- Set tasks
(a) Reproduce the Energizer risk disclosure from "Commodity Price Risk—The" up to and including "materials and commodities.".
(b) According to the Energizer risk disclosure, which primary currencies is Energizer exposed to?

- Document text
Concentration of Credit Risk—The counterparties to derivative contracts consist of a number of major financial institutions and are generally institutions with which the Company maintains lines of credit. The Company does not enter into derivative contracts through brokers nor does it trade derivative contracts on any other exchange or over-the-counter markets. Risk of currency positions and mark-to-market valuation of positions are strictly monitored at all times.

The Company continually monitors positions with, and credit ratings of, counterparties both internally and by using outside rating agencies. While nonperformance by these counterparties exposes Energizer to potential credit losses, such losses are not anticipated.

In the ordinary course of business, the Company may enter into contractual arrangements (derivatives) to reduce its exposure to commodity price and foreign currency risks. The section below outlines the types of derivatives that existed at March 31, 2022 and September 30, 2021, as well as the Company's objectives and strategies for holding these derivative instruments.

Commodity Price Risk—The Company uses raw materials that are subject to price volatility. At times, the Company uses hedging instruments to reduce exposure to variability in cash flows associated with future purchases of certain materials and commodities.

Foreign Currency Risk—A significant portion of Energizer’s product cost is more closely tied to the U.S. dollar than to the local currencies in which the product is sold. As such, a weakening of currencies relative to the U.S. dollar results in margin declines unless mitigated through pricing actions, which are not always available due to the economic or competitive environment. Conversely, a strengthening of currencies relative to the U.S. dollar can improve margins. The primary currencies to which Energizer is exposed include the Euro, the British pound, the Canadian dollar and the Australian dollar. However, the Company also has significant exposures in many other currencies which, in the aggregate, may have a material impact on the Company's operations.

- Given entries

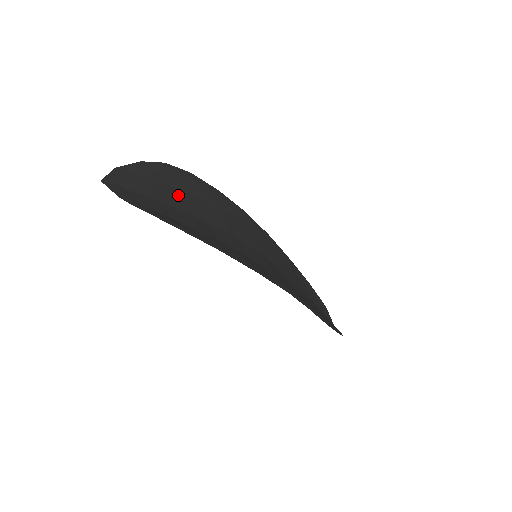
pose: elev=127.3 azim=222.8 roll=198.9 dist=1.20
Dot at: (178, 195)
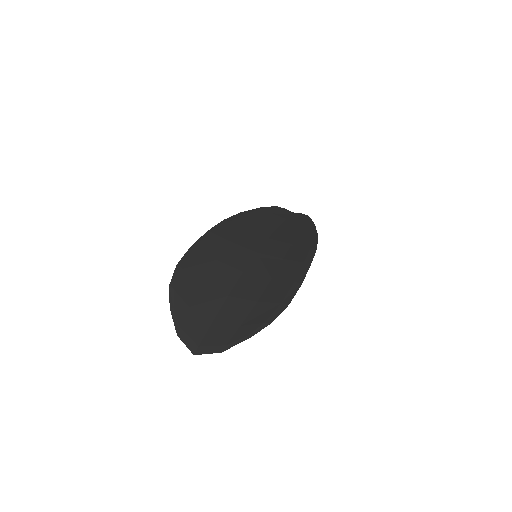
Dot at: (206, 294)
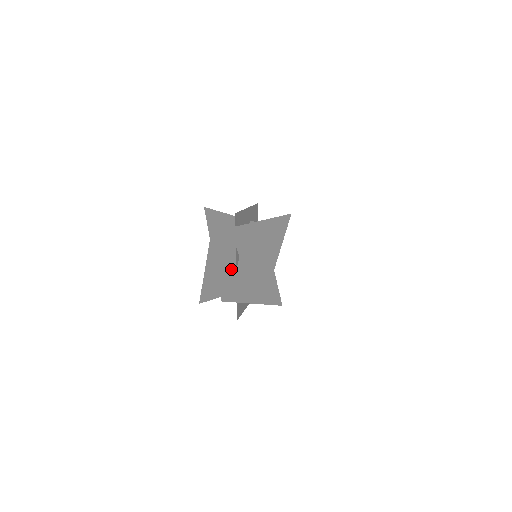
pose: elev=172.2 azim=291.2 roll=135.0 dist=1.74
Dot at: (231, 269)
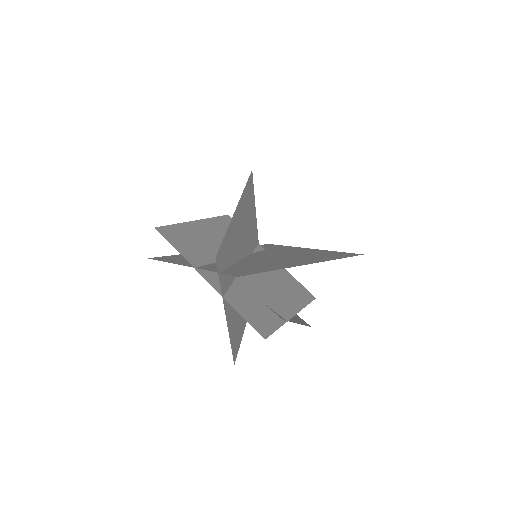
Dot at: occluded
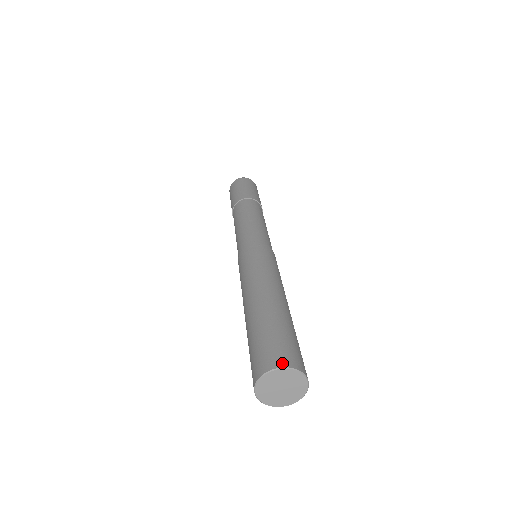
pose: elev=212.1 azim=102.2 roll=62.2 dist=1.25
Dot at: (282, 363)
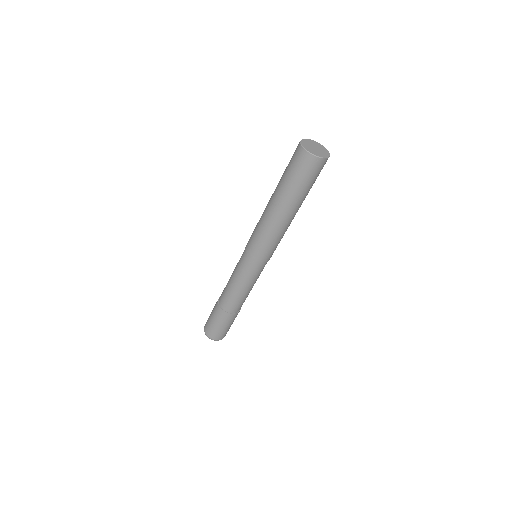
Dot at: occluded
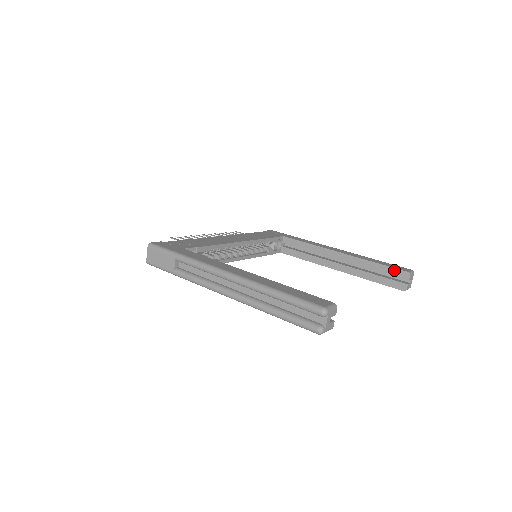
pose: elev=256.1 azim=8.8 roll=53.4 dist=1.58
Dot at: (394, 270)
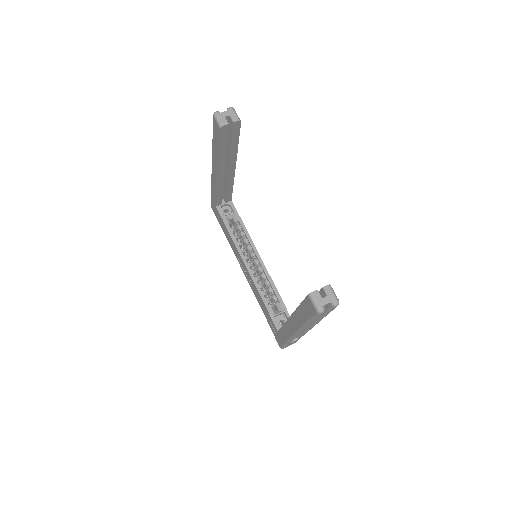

- Exercise responses
(a)
Commodity Price Risk—The Company uses raw materials that are subject to price volatility. At times, the Company uses hedging instruments to reduce exposure to variability in cash flows associated with future purchases of certain materials and commodities.

(b) The Euro, the British pound, the Canadian dollar and the Australian dollar.